▶ YOUR INSTRUCTIONS: Render every line of the entries below as a numbered list, skipping blank lines and leaving out the pictures.

▶ DATA RECORDS:
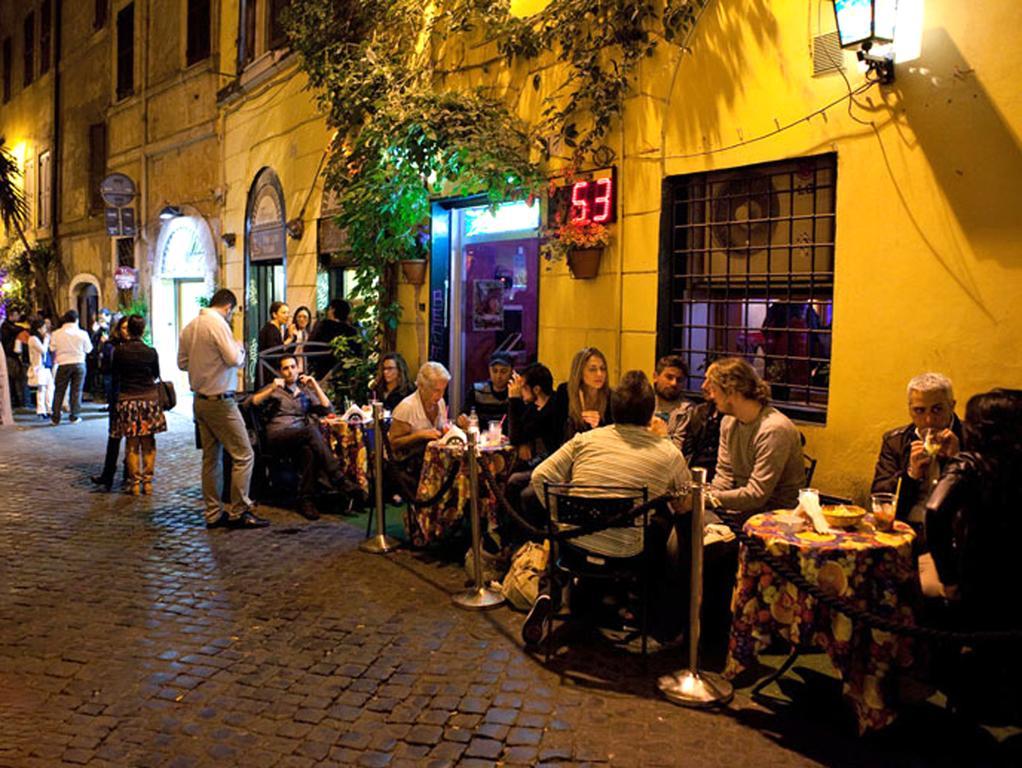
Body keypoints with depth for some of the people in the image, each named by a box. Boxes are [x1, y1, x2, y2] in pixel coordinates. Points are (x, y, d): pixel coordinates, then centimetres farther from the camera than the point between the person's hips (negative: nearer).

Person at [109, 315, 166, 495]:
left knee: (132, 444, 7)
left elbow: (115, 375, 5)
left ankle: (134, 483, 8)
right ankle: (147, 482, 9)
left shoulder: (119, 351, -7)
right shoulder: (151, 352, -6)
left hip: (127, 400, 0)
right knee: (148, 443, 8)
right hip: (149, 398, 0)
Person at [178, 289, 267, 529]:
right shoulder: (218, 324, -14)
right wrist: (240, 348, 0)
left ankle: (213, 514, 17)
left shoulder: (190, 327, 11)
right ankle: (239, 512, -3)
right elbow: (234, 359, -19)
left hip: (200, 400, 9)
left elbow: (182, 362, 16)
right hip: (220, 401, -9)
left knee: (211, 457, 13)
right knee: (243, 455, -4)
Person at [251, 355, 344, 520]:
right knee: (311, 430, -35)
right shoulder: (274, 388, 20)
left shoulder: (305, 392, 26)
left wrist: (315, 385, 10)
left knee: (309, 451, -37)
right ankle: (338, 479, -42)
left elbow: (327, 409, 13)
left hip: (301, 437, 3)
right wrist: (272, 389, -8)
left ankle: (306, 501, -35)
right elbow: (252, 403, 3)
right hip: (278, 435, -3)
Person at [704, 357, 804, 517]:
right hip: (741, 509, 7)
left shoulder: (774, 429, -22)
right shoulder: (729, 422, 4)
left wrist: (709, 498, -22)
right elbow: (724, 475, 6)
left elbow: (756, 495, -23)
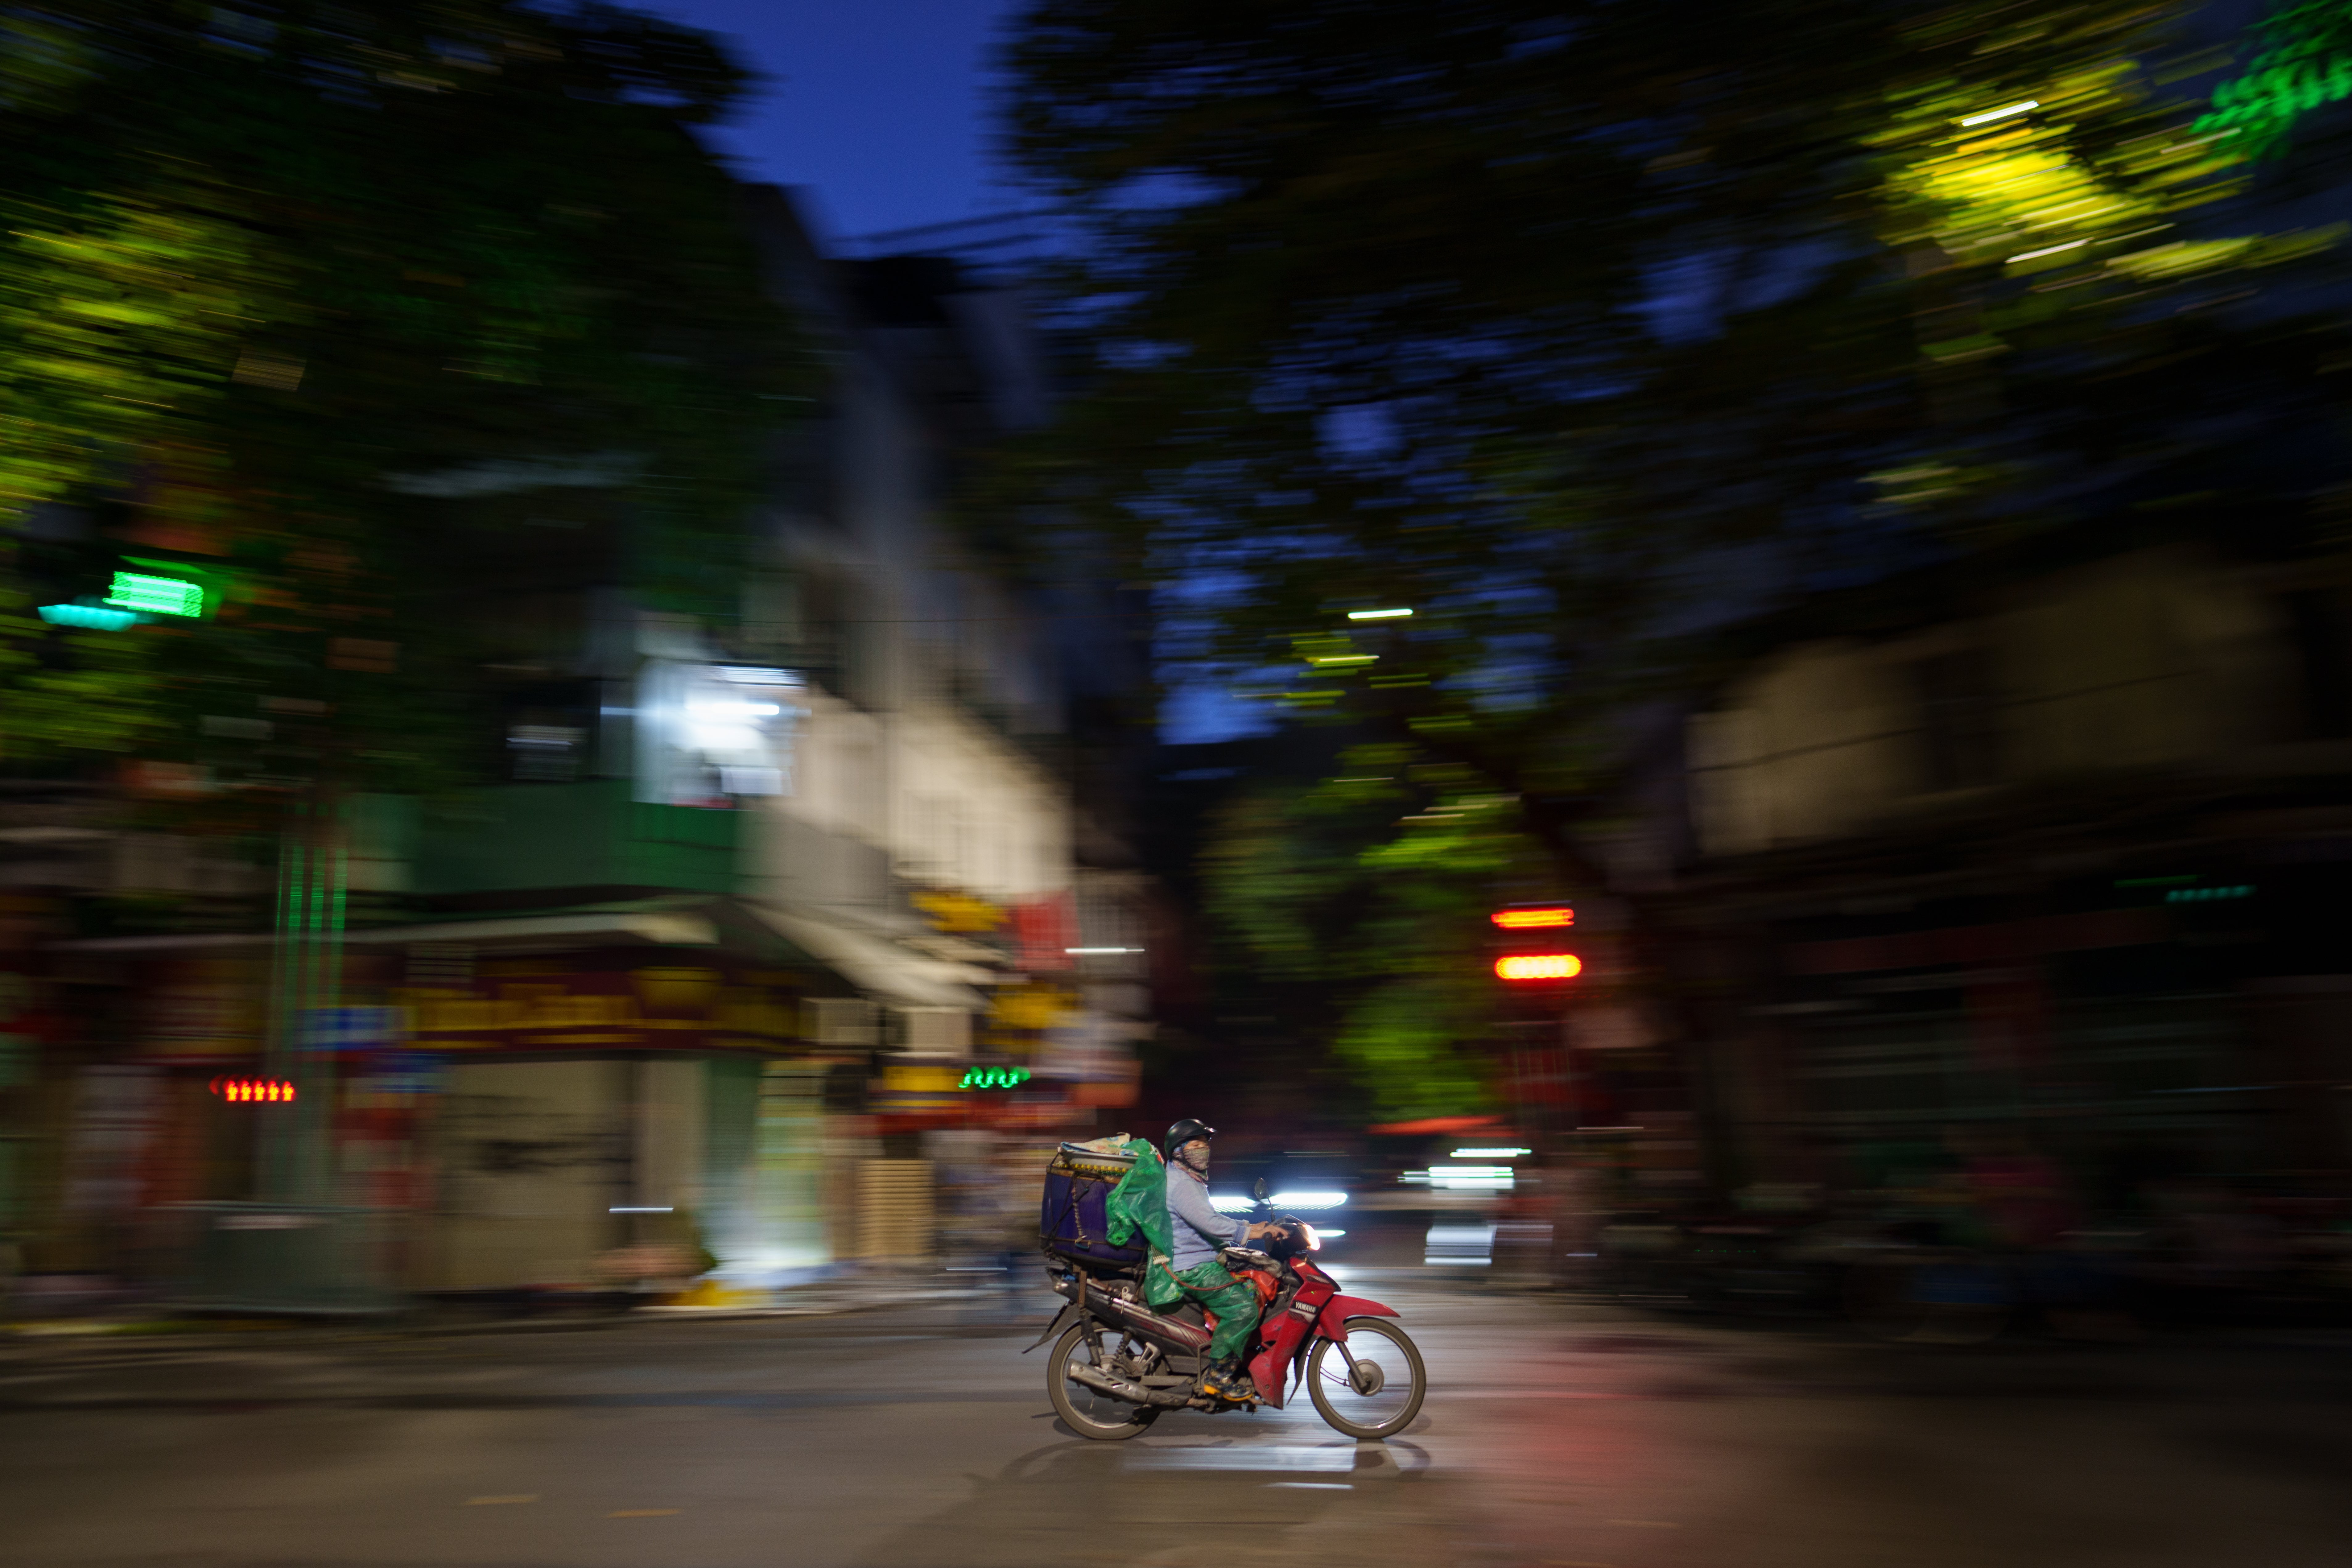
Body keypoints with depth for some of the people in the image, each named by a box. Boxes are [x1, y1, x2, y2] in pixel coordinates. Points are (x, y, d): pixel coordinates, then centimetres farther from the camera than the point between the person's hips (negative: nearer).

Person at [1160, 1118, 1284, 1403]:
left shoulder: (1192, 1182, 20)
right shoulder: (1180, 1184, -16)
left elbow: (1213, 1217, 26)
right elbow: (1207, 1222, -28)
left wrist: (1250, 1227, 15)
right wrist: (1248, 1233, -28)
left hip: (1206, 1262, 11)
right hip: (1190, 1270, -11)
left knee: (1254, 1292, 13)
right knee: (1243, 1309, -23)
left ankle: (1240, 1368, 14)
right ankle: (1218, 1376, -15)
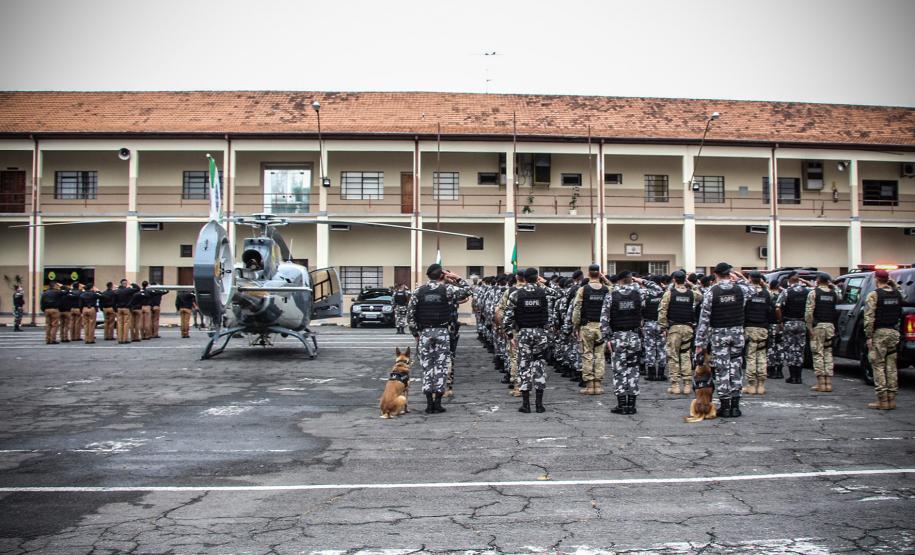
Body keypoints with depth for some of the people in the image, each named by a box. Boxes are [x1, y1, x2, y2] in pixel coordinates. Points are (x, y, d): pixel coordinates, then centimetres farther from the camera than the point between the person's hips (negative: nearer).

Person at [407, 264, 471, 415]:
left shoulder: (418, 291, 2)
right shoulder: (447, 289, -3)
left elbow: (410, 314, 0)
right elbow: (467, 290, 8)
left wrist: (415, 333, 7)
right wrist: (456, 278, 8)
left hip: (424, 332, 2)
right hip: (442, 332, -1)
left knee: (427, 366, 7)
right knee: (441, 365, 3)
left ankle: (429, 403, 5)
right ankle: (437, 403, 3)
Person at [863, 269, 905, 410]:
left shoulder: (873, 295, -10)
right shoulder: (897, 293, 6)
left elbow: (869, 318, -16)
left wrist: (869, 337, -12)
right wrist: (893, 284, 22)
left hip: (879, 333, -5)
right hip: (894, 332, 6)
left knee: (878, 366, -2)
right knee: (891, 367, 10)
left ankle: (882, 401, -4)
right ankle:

▶ RESPONSE TO THE EXERCISE:
1. Body keypoints with depth for some of the people in the image, each named by a box. Boxes are [x1, y1, x2, y2] in pixel coordinates. Points are (x, y, d): pixel coordinates, then centimetres farther from the camera than the point between the person's hips (negative: nearer).
2. Person at [109, 315, 166, 495]:
3. left knee: (132, 444, 7)
4. left elbow: (115, 375, 5)
5. left ankle: (134, 483, 8)
6. right ankle: (147, 482, 9)
7. left shoulder: (119, 351, -7)
8. right shoulder: (151, 352, -6)
9. left hip: (127, 400, 0)
10. right knee: (148, 443, 8)
11. right hip: (149, 398, 0)
12. Person at [178, 289, 267, 529]:
13. right shoulder: (218, 324, -14)
14. right wrist: (240, 348, 0)
15. left ankle: (213, 514, 17)
16. left shoulder: (190, 327, 11)
17. right ankle: (239, 512, -3)
18. right elbow: (234, 359, -19)
19. left hip: (200, 400, 9)
20. left elbow: (182, 362, 16)
21. right hip: (220, 401, -9)
22. left knee: (211, 457, 13)
23. right knee: (243, 455, -4)
24. Person at [251, 355, 344, 520]:
25. right knee: (311, 430, -35)
26. right shoulder: (274, 388, 20)
27. left shoulder: (305, 392, 26)
28. left wrist: (315, 385, 10)
29. left knee: (309, 451, -37)
30. right ankle: (338, 479, -42)
31. left elbow: (327, 409, 13)
32. left hip: (301, 437, 3)
33. right wrist: (272, 389, -8)
34. left ankle: (306, 501, -35)
35. right elbow: (252, 403, 3)
36. right hip: (278, 435, -3)
37. Person at [704, 357, 804, 517]:
38. right hip: (741, 509, 7)
39. left shoulder: (774, 429, -22)
40. right shoulder: (729, 422, 4)
41. left wrist: (709, 498, -22)
42. right elbow: (724, 475, 6)
43. left elbow: (756, 495, -23)
44. Body keypoints with depth for some of the people in the image, each named by a box. Boxes are [x1, y1, x2, y2] in pixel coordinates. Points are (x, y, d): pixel coordinates, then centimetres farther from the camera than the point between the person's hips (negative: nearer).
45. Person at [1160, 1118, 1284, 1403]:
46. left shoulder: (1192, 1182, 20)
47. right shoulder: (1180, 1184, -16)
48. left elbow: (1213, 1217, 26)
49. right elbow: (1207, 1222, -28)
50. left wrist: (1250, 1227, 15)
51. right wrist: (1248, 1233, -28)
52. left hip: (1206, 1262, 11)
53. right hip: (1190, 1270, -11)
54. left knee: (1254, 1292, 13)
55. right knee: (1243, 1309, -23)
56. left ankle: (1240, 1368, 14)
57. right ankle: (1218, 1376, -15)
58. Body keypoints with depth for some of the people in the image, each named by a box. Boxes are [x1, y1, x2, y2] in pixel coordinates. Points are (x, y, d): pixel coordinates, then centimetres farther from the camera than the point between the person's hips (negative: nearer).
59. Person at [407, 264, 471, 415]:
60. left shoulder: (418, 291, 2)
61. right shoulder: (447, 289, -3)
62. left elbow: (410, 314, 0)
63. right elbow: (467, 290, 8)
64. left wrist: (415, 333, 7)
65. right wrist: (456, 278, 8)
66. left hip: (424, 332, 2)
67. right hip: (442, 332, -1)
68. left knee: (427, 366, 7)
69. right knee: (441, 365, 3)
70. left ankle: (429, 403, 5)
71. right ankle: (437, 403, 3)
72. Person at [863, 269, 905, 410]:
73. left shoulder: (873, 295, -10)
74. right shoulder: (897, 293, 6)
75. left elbow: (869, 318, -16)
76. left wrist: (869, 337, -12)
77. right wrist: (893, 284, 22)
78. left hip: (879, 333, -5)
79. right hip: (894, 332, 6)
80. left knee: (878, 366, -2)
81. right knee: (891, 367, 10)
82. left ankle: (882, 401, -4)
83. right ankle:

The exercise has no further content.